- Text excerpt -
## Start

Stage Two was billed as a rest day - a gentle roll down to Nelspruit, with a few bumps back up to White River - the perfect day to convince my legs that going uphill wasn't so bad. After a far more sedate neutral section the racing got under way and almost immediately I realised that once again my legs weren't going to come to the party. Between my fear of dying at the bottom of a pothole the size of a small European country, and my inability to ride up hill, I again found myself dangling off the back of the bunch. Thankfully, Captain Craig was paying attention, and came back to offer some assistance. Not a pocket or the Hand of Shame kind of assistance, but some silent nurturing up the hills until we were able to mount a real chase on roads more suited to our physiques. We made it safely back to the protection of the herd, although I could sense Captain Craig wasn't looking forward to having to repeat this too often.

The reason we ride!
I tried to make a concerted effort to look around and take in some of the beautiful scenery of Mpumalanga during a respite in the pain and suffering. We hit the 50km mark just outside Nelspruit with an average of 39km/h, and from there on there was only one way back to White River - up. My legs performed admirably, given the poor form they were in, and we were able to ride in the second group on the road - the group containing the leading contenders for the mix category including Red John and his Pocket Leach Anriette. While I was quite envious of all the people hanging onto pockets, I also found some new admiration for the racing ladies. As tough and as hard as I was finding it, you could tell that they were having just as tough a time, digging deep into their reserves of happy thoughts and memories in an effort to numb the pain. Hanging onto a pocket isn't a magic carpet ride - they're only doing that because they are already on the limit.

My view for most of the stage
After what seemed like an eternity of conquering hill after hill we made it back to the sanctury of the finish line and our rewards for the day's efforts - the tastiest chelsea bun you'll ever taste. Despite the Tour being halfway done, the Queen stage awaited. If I'd suffered so much on the easy day, what was the following stage going to bring? As tough as I was finding the riding, The Voracious Llamas were doing well - top 20 on the general classification, and top 10 in our category. The real question was whether we could hang on to those positions.

## End

- Required actions -
1. List every place name in the cycling stage account.
2. Write the next passage of the cycling stage account, picking up after its final sentence.

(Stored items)
## Start

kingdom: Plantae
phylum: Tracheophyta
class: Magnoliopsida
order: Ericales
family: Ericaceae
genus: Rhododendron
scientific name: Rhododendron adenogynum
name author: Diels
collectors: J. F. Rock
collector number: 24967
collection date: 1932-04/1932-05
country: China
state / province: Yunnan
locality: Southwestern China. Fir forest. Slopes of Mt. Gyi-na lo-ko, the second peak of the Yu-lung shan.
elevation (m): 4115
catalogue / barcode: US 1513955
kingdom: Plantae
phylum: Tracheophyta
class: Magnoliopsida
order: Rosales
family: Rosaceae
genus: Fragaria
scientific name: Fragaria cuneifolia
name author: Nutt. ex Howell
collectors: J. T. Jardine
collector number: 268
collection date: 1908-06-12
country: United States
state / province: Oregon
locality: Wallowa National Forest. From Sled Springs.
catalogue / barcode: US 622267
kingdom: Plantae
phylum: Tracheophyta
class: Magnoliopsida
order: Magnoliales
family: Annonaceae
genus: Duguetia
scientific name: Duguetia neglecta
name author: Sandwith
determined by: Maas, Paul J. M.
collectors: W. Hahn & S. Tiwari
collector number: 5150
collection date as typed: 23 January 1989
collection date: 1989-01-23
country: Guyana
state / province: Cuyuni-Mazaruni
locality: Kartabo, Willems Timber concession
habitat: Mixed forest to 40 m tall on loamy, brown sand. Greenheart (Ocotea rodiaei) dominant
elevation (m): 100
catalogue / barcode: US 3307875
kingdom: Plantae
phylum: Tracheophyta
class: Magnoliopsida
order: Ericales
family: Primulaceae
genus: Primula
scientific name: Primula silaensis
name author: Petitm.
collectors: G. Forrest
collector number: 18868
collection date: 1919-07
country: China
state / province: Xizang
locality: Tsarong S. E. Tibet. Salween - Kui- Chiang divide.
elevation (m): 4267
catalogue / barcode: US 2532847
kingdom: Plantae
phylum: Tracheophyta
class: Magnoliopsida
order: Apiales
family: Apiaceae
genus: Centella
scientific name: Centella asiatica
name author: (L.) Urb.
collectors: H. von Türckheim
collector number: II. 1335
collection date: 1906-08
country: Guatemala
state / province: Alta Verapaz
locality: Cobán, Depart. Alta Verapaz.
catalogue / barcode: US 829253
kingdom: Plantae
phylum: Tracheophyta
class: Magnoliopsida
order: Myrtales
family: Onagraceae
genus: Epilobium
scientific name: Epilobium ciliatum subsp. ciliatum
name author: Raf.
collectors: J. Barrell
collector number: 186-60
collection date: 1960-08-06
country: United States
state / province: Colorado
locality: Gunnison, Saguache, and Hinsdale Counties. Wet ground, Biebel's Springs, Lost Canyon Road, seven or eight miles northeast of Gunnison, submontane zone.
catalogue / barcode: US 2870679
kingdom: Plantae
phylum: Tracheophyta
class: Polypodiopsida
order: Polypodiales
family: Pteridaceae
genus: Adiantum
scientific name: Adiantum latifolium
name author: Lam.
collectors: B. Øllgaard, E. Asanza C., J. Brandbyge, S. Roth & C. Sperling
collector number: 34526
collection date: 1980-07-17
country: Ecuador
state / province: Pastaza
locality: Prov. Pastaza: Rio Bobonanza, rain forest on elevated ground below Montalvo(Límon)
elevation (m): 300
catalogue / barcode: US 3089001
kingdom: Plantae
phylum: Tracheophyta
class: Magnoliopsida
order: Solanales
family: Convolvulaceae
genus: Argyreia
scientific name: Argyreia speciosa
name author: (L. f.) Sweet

## End

- Replies -
1. Nelspruit, White River, Mpumalanga

2.
Stage Three dawned to near perfect weather after a thunderstorm the night before. We lined up for the start, looking around rather tentatively, wary of the hills that lay in wait for us. After a rather sedate start things began to pick up as we approached the first climb of the day. For the third day running, I'd left my climbing legs behind, and I was once again relegated to dangling off the back of the bunch. This didn't bode well for the big climb later on, but right now, that didn't matter. We'd deal with that challenge when it came around. Using every muscle in my body I somehow managed to stay in touch with a fair sized bunch as Captain Craig once again set the pace on the front. I'm not sure he felt the dagger stare I was giving him, as I wished all sorts of evil things upon him. As my legs started to weaken I encountered the click that no cyclist likes to hear. The click that happens when you ask for just one more gear and the gear shifter responds by letting you know that you are already in the easiest gear. The click is usually followed by the stare of disbelief - the look back at your rear wheel to confirm that the shifter isn't lying. The reality is that the shifter never lies, and no amount of looking at the gears will magically invoke an additional one. It came down to a duel between my brain and my legs - my legs wanting to throw in the towel and my brain determined to hang on to the back of the bunch. While it could have gone either way, my brain eventually won as we crested the top of the climb. A small victory for now in the larger brain versus legs battle.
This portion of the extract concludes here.